A federal appellate court on Tuesday found that Apple violated antitrust law by coordinating with the nation’s largest publishers to set prices for e-books. In the 2-1 decision, the United States Court of Appeals for the Second Circuit upheld a lower court’s decision finding that Apple and the publishers colluded in an effort to establish the agency pricing model, which lets publishers set their own e-book prices.
These prices were often higher than the artificially deflated $9.99 rate preferred by Amazon on its path to capturing nearly 90% of the e-book market.
The majority opinion, written by Judge Debra Ann Livingston, downplayed the irony that the Department of Justice, which brought the case in April 2012, was using antitrust law to prosecute action that reduced Amazon’s market share from 90% in 2010 to around 67% today.

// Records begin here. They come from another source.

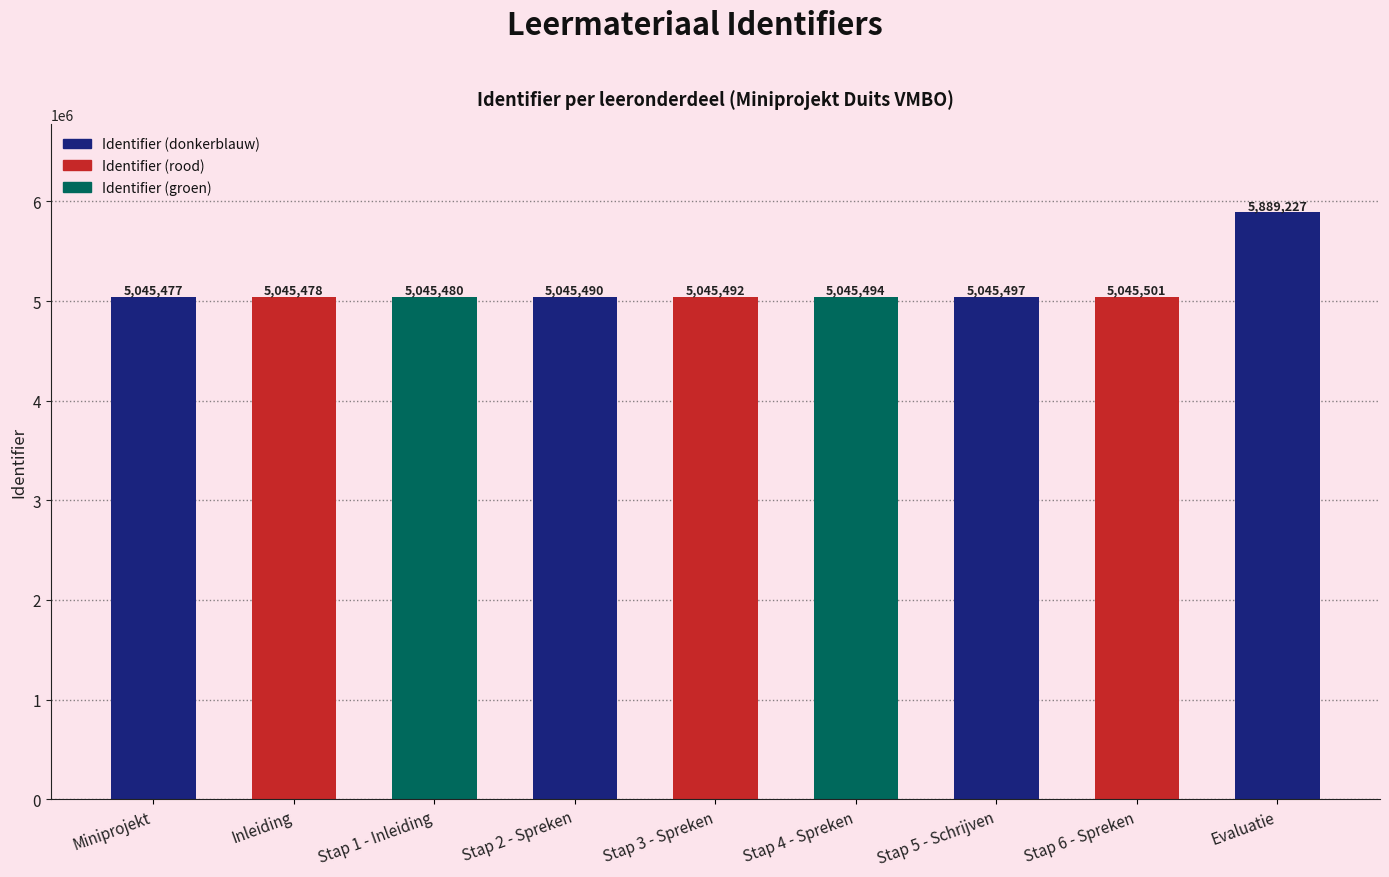

Are the bars horizontal?

No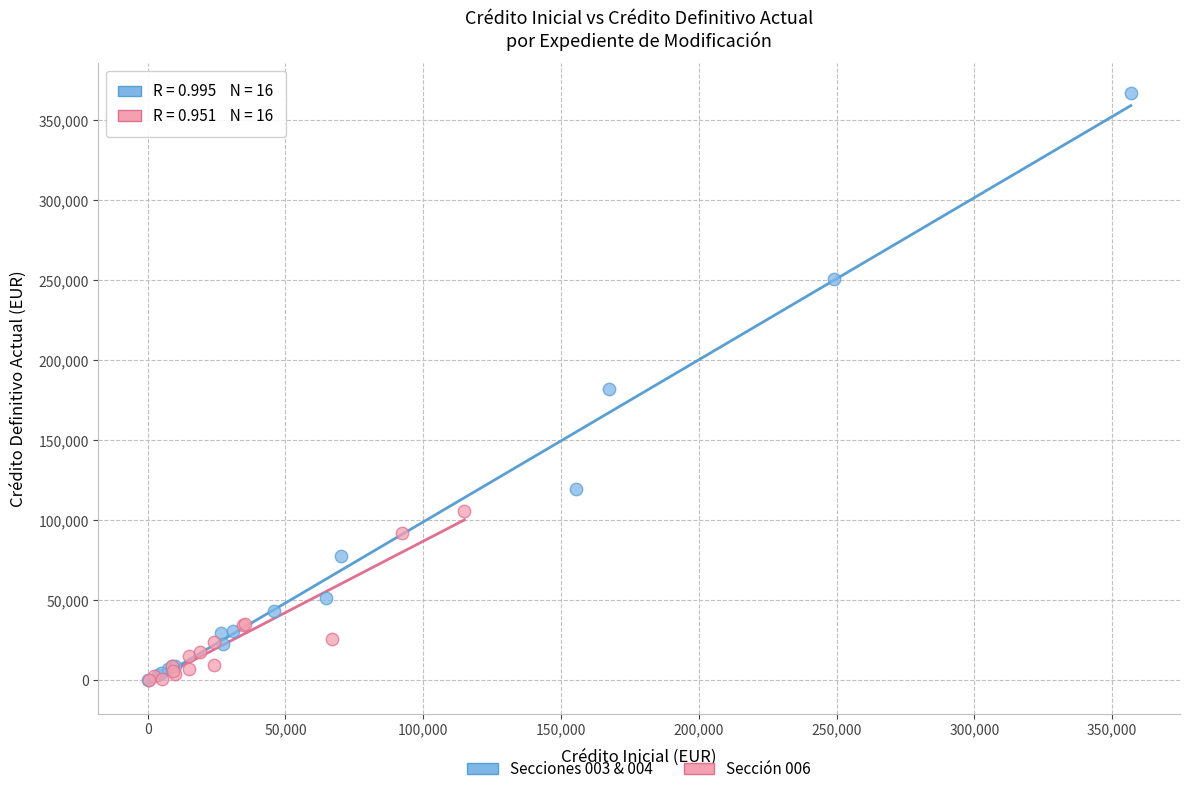

What are all the series names shown in the legend?

Secciones 003 & 004, Sección 006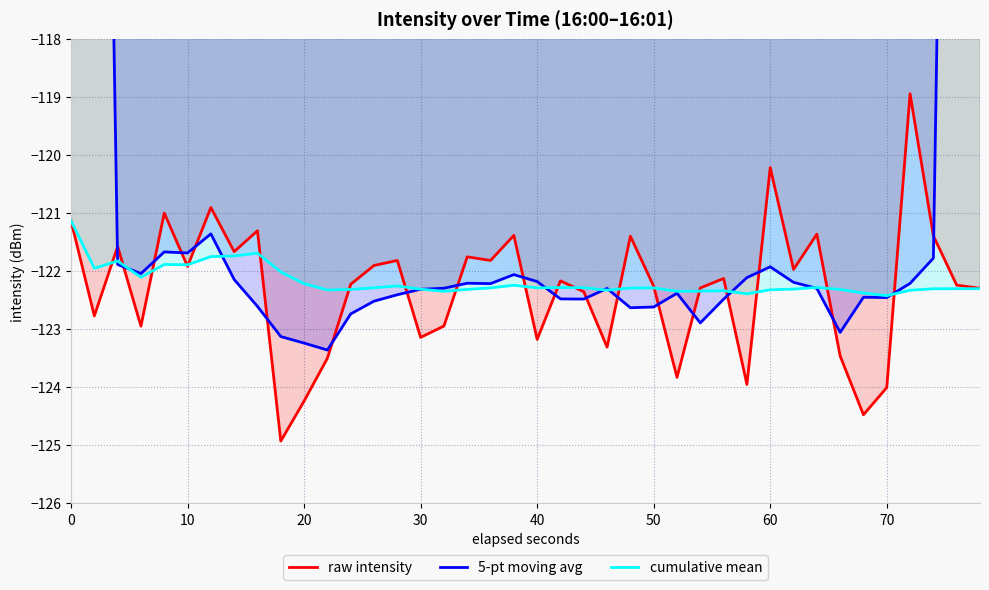

What is the maximum value for cumulative mean?

-121.1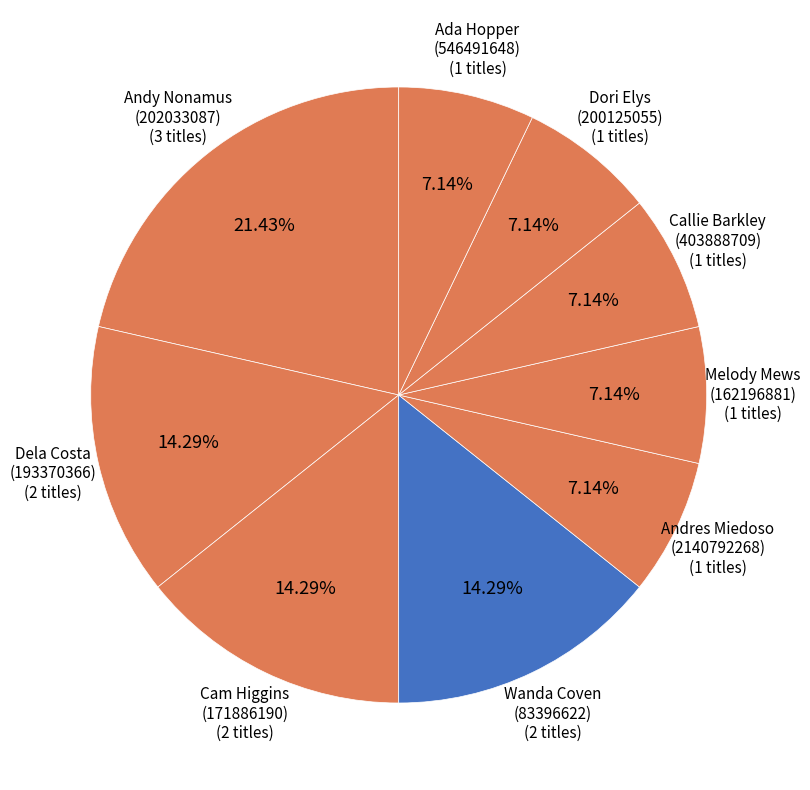

How many segments does this pie chart have?

9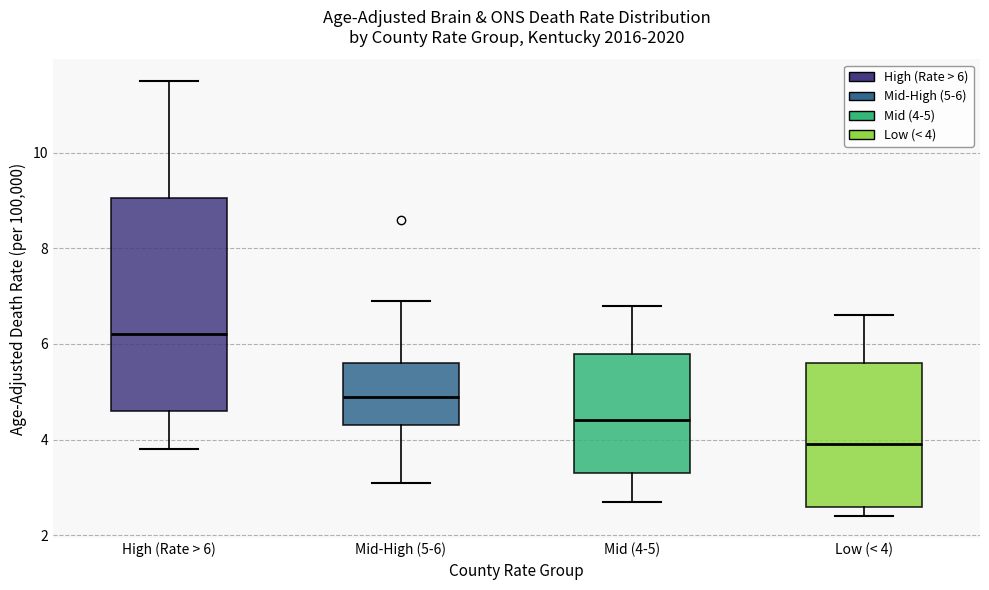

Where is the lower edge of the box for Low (< 4) on the y-axis? The values are not printed on the chart, so give them approximately, as read against the axis.

2.6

While admitting Amazon’s e-book dominance, Judge Livingston characterized Apple’s behavior as “marketplace vigilantism.”
More sensible, in our opinion, was the approach taken by Judge Dennis Jacobs in his dissent, where he observed that “Apple took steps to compete with a monopolist and open the market to more entrants, generating only minor competitive restraints in the process. Its conduct was eminently reasonable; no one has suggested a viable alternative.” Judge Jacobs also noted that “Apple was a major potential competitor in a market dominated by a 90 percent monopoly,” and in its desire to broker a price point above $9.99, “[Apple] was justifiably unwilling to enter a market on terms that would assure a loss on sales.”
The Second Circuit’s ruling will leave Apple on the hook to pay consumers $450 million under a settlement it agreed to in 2014—unless the tech giant takes the case to the Supreme Court and succeeds. Apple appears to have left that option open. “While we want to put this behind us, the case is about principles and values,” the company said in a widely reported statement. “We know we did nothing wrong back in 2010 and are assessing next steps.”